- Problem requirements:
Sift the material for lines containing "request", and return them.

══ Exercise input

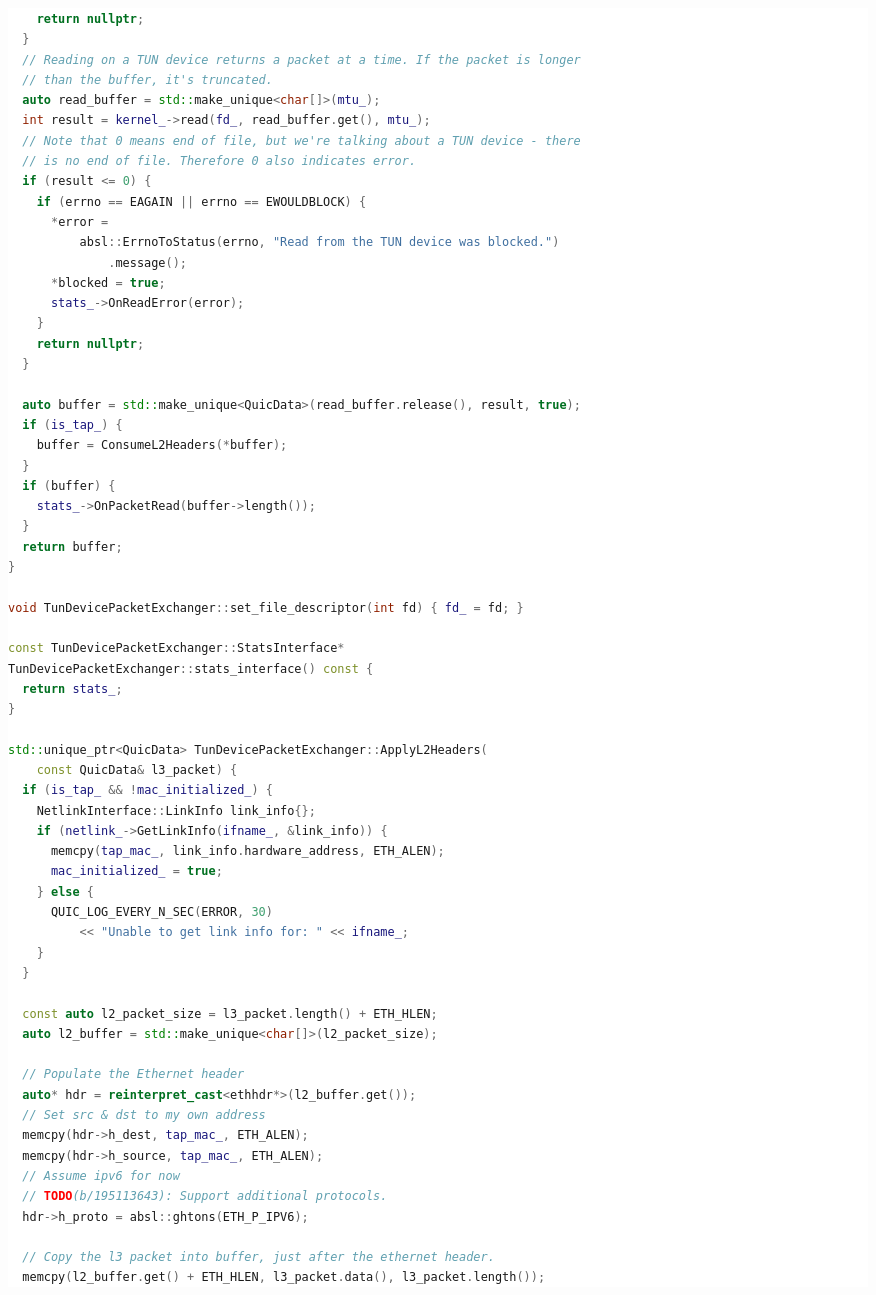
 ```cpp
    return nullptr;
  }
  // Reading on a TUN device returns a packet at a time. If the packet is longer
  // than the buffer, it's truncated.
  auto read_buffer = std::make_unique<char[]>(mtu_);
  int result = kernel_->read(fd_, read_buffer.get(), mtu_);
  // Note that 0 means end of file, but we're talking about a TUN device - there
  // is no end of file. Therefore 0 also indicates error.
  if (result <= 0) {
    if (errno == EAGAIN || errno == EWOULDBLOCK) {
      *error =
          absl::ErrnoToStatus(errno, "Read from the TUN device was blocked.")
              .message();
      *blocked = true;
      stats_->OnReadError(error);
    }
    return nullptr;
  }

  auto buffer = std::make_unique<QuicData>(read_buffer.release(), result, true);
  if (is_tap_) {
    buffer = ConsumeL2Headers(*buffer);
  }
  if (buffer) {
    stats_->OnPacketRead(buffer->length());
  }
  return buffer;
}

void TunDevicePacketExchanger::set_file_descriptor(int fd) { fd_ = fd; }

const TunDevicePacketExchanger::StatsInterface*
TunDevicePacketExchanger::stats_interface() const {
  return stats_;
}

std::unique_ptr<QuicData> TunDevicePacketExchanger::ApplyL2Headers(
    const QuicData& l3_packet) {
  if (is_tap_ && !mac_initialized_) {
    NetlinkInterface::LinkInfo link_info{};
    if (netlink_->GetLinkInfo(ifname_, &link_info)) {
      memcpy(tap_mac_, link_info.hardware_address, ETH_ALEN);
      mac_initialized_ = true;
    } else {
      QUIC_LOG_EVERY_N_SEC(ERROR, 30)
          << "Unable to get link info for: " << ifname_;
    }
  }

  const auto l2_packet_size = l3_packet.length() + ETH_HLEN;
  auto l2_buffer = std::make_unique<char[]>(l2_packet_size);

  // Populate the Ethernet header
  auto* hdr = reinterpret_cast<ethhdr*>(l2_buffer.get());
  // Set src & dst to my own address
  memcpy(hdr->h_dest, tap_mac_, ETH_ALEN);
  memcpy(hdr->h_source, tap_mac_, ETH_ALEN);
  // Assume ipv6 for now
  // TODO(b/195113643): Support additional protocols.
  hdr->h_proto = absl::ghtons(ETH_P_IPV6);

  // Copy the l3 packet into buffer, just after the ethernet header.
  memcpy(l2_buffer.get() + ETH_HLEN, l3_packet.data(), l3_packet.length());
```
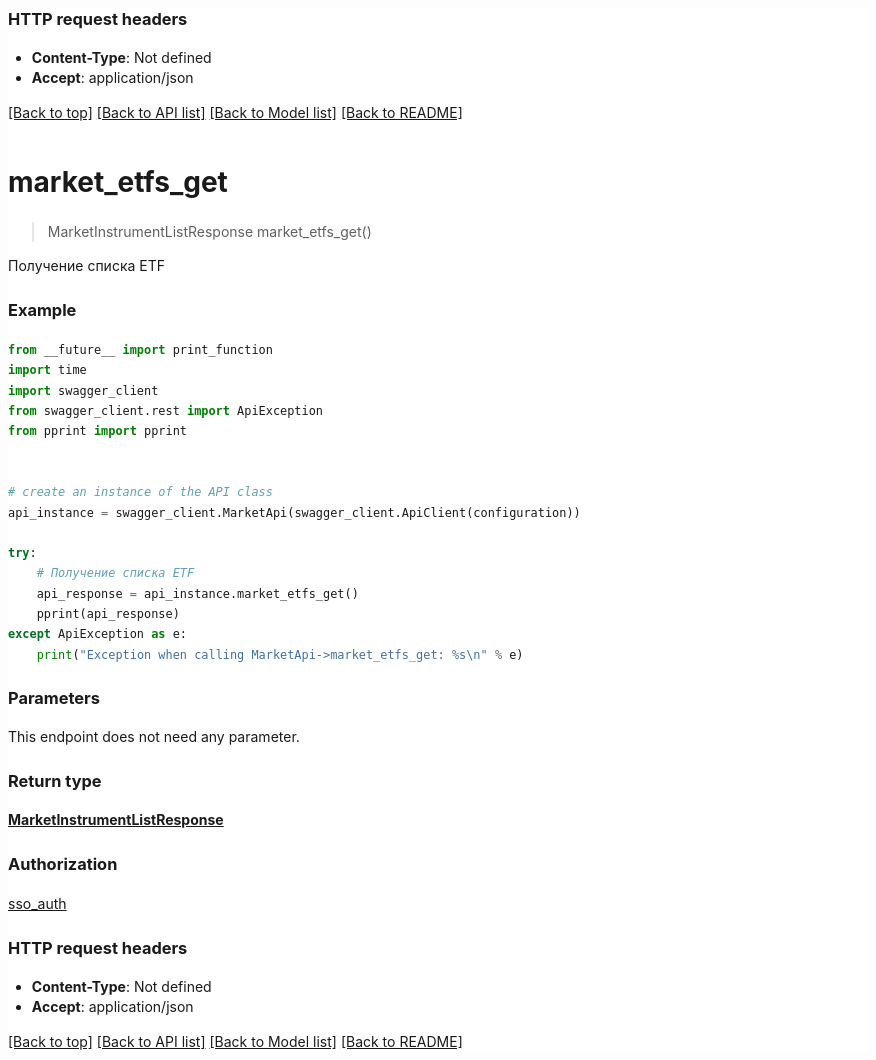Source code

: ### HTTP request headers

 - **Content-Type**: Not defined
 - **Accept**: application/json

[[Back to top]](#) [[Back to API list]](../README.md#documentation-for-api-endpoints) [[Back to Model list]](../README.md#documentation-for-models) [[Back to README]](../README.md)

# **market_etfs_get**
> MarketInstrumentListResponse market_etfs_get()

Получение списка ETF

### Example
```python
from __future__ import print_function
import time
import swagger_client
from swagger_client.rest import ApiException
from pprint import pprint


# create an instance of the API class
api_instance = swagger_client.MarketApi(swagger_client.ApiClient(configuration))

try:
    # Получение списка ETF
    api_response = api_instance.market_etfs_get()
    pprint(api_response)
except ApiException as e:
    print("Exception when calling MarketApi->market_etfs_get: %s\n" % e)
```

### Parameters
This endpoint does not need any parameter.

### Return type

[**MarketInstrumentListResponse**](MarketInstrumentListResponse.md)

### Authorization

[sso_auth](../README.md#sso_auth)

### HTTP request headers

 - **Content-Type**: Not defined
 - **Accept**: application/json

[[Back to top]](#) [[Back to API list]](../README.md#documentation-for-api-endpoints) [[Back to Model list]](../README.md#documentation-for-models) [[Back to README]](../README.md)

════

- Response area:
: ### HTTP request headers
### HTTP request headers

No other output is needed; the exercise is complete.